A ‘duet’ for India’s urban women

8th December, 2020 Editorial

Context: Public works could provide valuable support to the urban poor, especially if women get most of the jobs.

  • The COVID-19 crisis has drawn attention to the insecurities that haunt the lives of the urban poor.
  • The urban poor are exposed to serious contingencies, both individual (such as illness and underemployment) and collective (lockdowns, floods, cyclones, financial crises and so on).
  • There is, thus, a need for better social protection in urban areas. Universalising the Public Distribution System in urban slums would be a step forward (and it can be done under the National Food Security Act), but food grain rations do not take people very far.
  • Employment-based support is one way of doing more.

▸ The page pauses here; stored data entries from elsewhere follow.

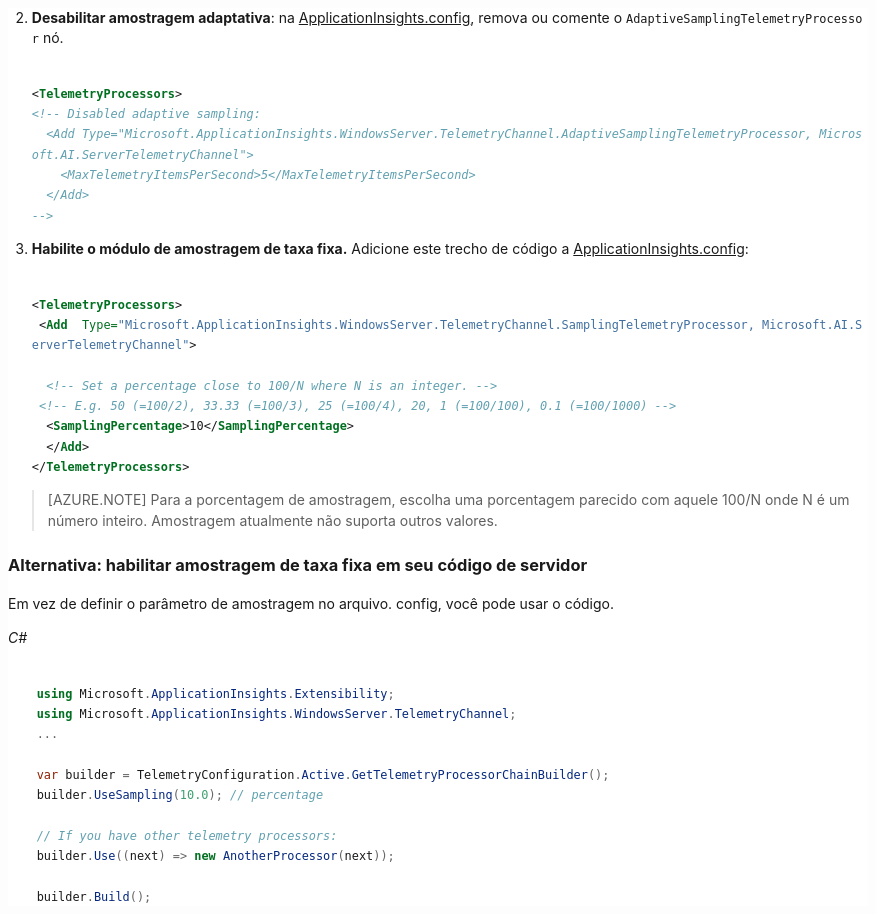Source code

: 2. **Desabilitar amostragem adaptativa**: na [ApplicationInsights.config](app-insights-configuration-with-applicationinsights-config.md), remova ou comente o `AdaptiveSamplingTelemetryProcessor` nó.

    ```xml

    <TelemetryProcessors>
    <!-- Disabled adaptive sampling:
      <Add Type="Microsoft.ApplicationInsights.WindowsServer.TelemetryChannel.AdaptiveSamplingTelemetryProcessor, Microsoft.AI.ServerTelemetryChannel">
        <MaxTelemetryItemsPerSecond>5</MaxTelemetryItemsPerSecond>
      </Add>
    -->
    

    ```

2. **Habilite o módulo de amostragem de taxa fixa.** Adicione este trecho de código a [ApplicationInsights.config](app-insights-configuration-with-applicationinsights-config.md):

    ```XML

    <TelemetryProcessors>
     <Add  Type="Microsoft.ApplicationInsights.WindowsServer.TelemetryChannel.SamplingTelemetryProcessor, Microsoft.AI.ServerTelemetryChannel">

      <!-- Set a percentage close to 100/N where N is an integer. -->
     <!-- E.g. 50 (=100/2), 33.33 (=100/3), 25 (=100/4), 20, 1 (=100/100), 0.1 (=100/1000) -->
      <SamplingPercentage>10</SamplingPercentage>
      </Add>
    </TelemetryProcessors>

    ```

> [AZURE.NOTE] Para a porcentagem de amostragem, escolha uma porcentagem parecido com aquele 100/N onde N é um número inteiro.  Amostragem atualmente não suporta outros valores.



### <a name="alternative-enable-fixed-rate-sampling-in-your-server-code"></a>Alternativa: habilitar amostragem de taxa fixa em seu código de servidor


Em vez de definir o parâmetro de amostragem no arquivo. config, você pode usar o código. 

*C#*

```C#

    using Microsoft.ApplicationInsights.Extensibility;
    using Microsoft.ApplicationInsights.WindowsServer.TelemetryChannel;
    ...

    var builder = TelemetryConfiguration.Active.GetTelemetryProcessorChainBuilder();
    builder.UseSampling(10.0); // percentage

    // If you have other telemetry processors:
    builder.Use((next) => new AnotherProcessor(next));

    builder.Build();

```
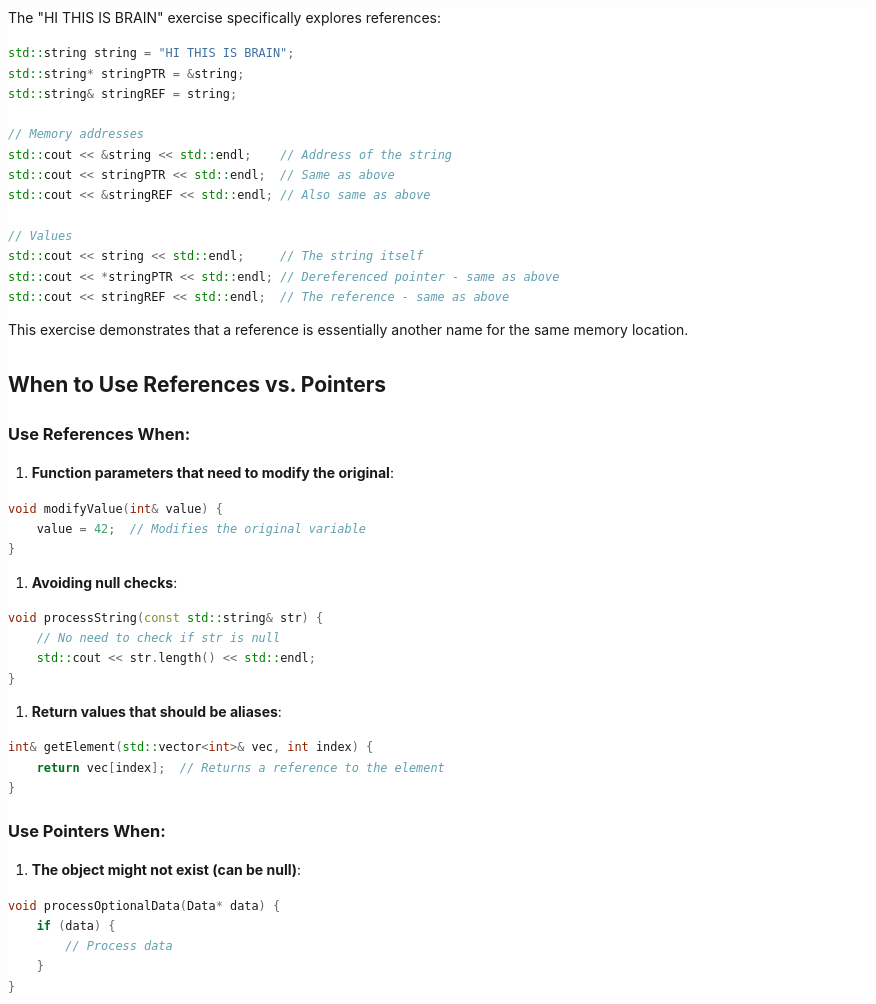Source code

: The "HI THIS IS BRAIN" exercise specifically explores references:

```cpp
std::string string = "HI THIS IS BRAIN";
std::string* stringPTR = &string;
std::string& stringREF = string;

// Memory addresses
std::cout << &string << std::endl;    // Address of the string
std::cout << stringPTR << std::endl;  // Same as above
std::cout << &stringREF << std::endl; // Also same as above

// Values
std::cout << string << std::endl;     // The string itself
std::cout << *stringPTR << std::endl; // Dereferenced pointer - same as above
std::cout << stringREF << std::endl;  // The reference - same as above
```

This exercise demonstrates that a reference is essentially another name for the same memory location.

## When to Use References vs. Pointers

### Use References When:

1. **Function parameters that need to modify the original**:

```cpp
void modifyValue(int& value) {
    value = 42;  // Modifies the original variable
}
```

1. **Avoiding null checks**:

```cpp
void processString(const std::string& str) {
    // No need to check if str is null
    std::cout << str.length() << std::endl;
}
```

1. **Return values that should be aliases**:

```cpp
int& getElement(std::vector<int>& vec, int index) {
    return vec[index];  // Returns a reference to the element
}
```

### Use Pointers When:

1. **The object might not exist (can be null)**:

```cpp
void processOptionalData(Data* data) {
    if (data) {
        // Process data
    }
}
```
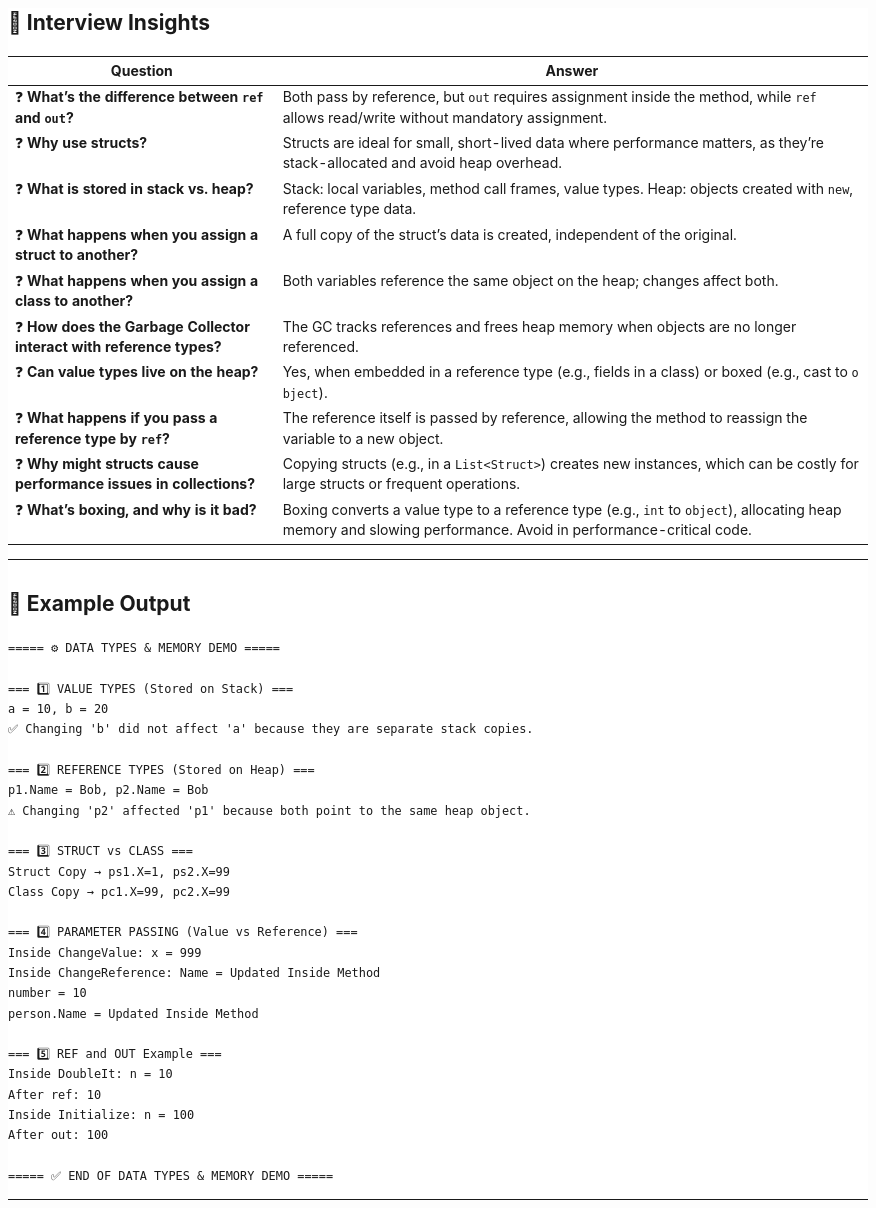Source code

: 
## 🧠 Interview Insights

| Question | Answer |
|----------|--------|
| ❓ **What’s the difference between `ref` and `out`?** | Both pass by reference, but `out` requires assignment inside the method, while `ref` allows read/write without mandatory assignment. |
| ❓ **Why use structs?** | Structs are ideal for small, short-lived data where performance matters, as they’re stack-allocated and avoid heap overhead. |
| ❓ **What is stored in stack vs. heap?** | Stack: local variables, method call frames, value types. Heap: objects created with `new`, reference type data. |
| ❓ **What happens when you assign a struct to another?** | A full copy of the struct’s data is created, independent of the original. |
| ❓ **What happens when you assign a class to another?** | Both variables reference the same object on the heap; changes affect both. |
| ❓ **How does the Garbage Collector interact with reference types?** | The GC tracks references and frees heap memory when objects are no longer referenced. |
| ❓ **Can value types live on the heap?** | Yes, when embedded in a reference type (e.g., fields in a class) or boxed (e.g., cast to `object`). |
| ❓ **What happens if you pass a reference type by `ref`?** | The reference itself is passed by reference, allowing the method to reassign the variable to a new object. |
| ❓ **Why might structs cause performance issues in collections?** | Copying structs (e.g., in a `List<Struct>`) creates new instances, which can be costly for large structs or frequent operations. |
| ❓ **What’s boxing, and why is it bad?** | Boxing converts a value type to a reference type (e.g., `int` to `object`), allocating heap memory and slowing performance. Avoid in performance-critical code. |

---

## 🧩 Example Output

```plaintext
===== ⚙️ DATA TYPES & MEMORY DEMO =====

=== 1️⃣ VALUE TYPES (Stored on Stack) ===
a = 10, b = 20
✅ Changing 'b' did not affect 'a' because they are separate stack copies.

=== 2️⃣ REFERENCE TYPES (Stored on Heap) ===
p1.Name = Bob, p2.Name = Bob
⚠️ Changing 'p2' affected 'p1' because both point to the same heap object.

=== 3️⃣ STRUCT vs CLASS ===
Struct Copy → ps1.X=1, ps2.X=99
Class Copy → pc1.X=99, pc2.X=99

=== 4️⃣ PARAMETER PASSING (Value vs Reference) ===
Inside ChangeValue: x = 999
Inside ChangeReference: Name = Updated Inside Method
number = 10
person.Name = Updated Inside Method

=== 5️⃣ REF and OUT Example ===
Inside DoubleIt: n = 10
After ref: 10
Inside Initialize: n = 100
After out: 100

===== ✅ END OF DATA TYPES & MEMORY DEMO =====
```

---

It has two major advantages: self-targeting, and the possibility of generating valuable assets or services.

A simple proposal

  • An urban employment scheme called Decentralized Urban Employment and Training (DUET).
  • The government, State or Union, would issue “job stamps”, each standing for one day of work at the minimum wage.
  • The job stamps would be liberally distributed to approved public institutions such as universities, hostels, schools, hospitals, health centres, museums, libraries, shelters, jails, offices, departments, railway stations and urban local bodies.
  • These institutions would be free to use the stamps to hire labour for odd jobs and small projects that do not fit easily within their existing budgets and systems.
  • Wages, paid by the government, would go directly to the workers’ accounts against job stamps certified by the employer.
  • To avoid collusion, an independent placement agency would take charge of assigning workers to employers.
  • This approach would have various advantages: activating a multiplicity of potential employers, avoiding the need for special staff, facilitating productive work, among others.
  • It would also ensure that workers have a secure entitlement to minimum wages, and possibly other benefits.
  • Many States have a chronic problem of dismal maintenance of public premises — DUET could provide a first line of defence against it. Some projects may require a modest provision for material expenditure, but that seems doable.

Women first

  • To facilitate women’s involvement, most of the work could be organised on a part-time basis, say four hours a day.
  • A part-time employment option would be attractive for many poor women in urban areas.
  • Full-time employment tends to be very difficult for them, especially if they have young children.
  • Wage employment for a few hours a day would be much easier to manage. It would give them some economic independence and bargaining power within the family, and help them to acquire new skills.
  • The economic dependence of women on men is one of the prime roots of gender inequality and female oppression in India.
  • Giving priority to women would have two further merits.
    • First, it would reinforce the self-targeting feature of DUET, because women in relatively well-off households are unlikely to go (or be allowed to go) for casual labour at the minimum wage.
    • Second, it would promote women’s general participation in the labour force. India has one of the lowest rates of female workforce participation in the world.
  • According to National Sample Survey data for 2019, only 20% of urban women in the age group of 15-59 years spend time in “employment and related activities” on an average day.
  • This is a loss not only for women, who live at the mercy of men, but also for society as a whole, insofar as it stifles the productive and creative potential of almost half of the adult population.

Try it out

  • There is a big difference between DUET and the “service voucher” schemes that have proved so popular in some European countries.
  • The service vouchers are much like job stamps, except that they are used by households instead of public institutions, for the purpose of securing domestic services such as cooking and cleaning.
  • The service vouchers are not free, but they are highly subsidised, and households have an incentive to use them since that is a way of buying domestic services very cheap.
  • In the DUET scheme, the use of job stamps relies on a sense of responsibility among the heads of public institutions, not their self-interest.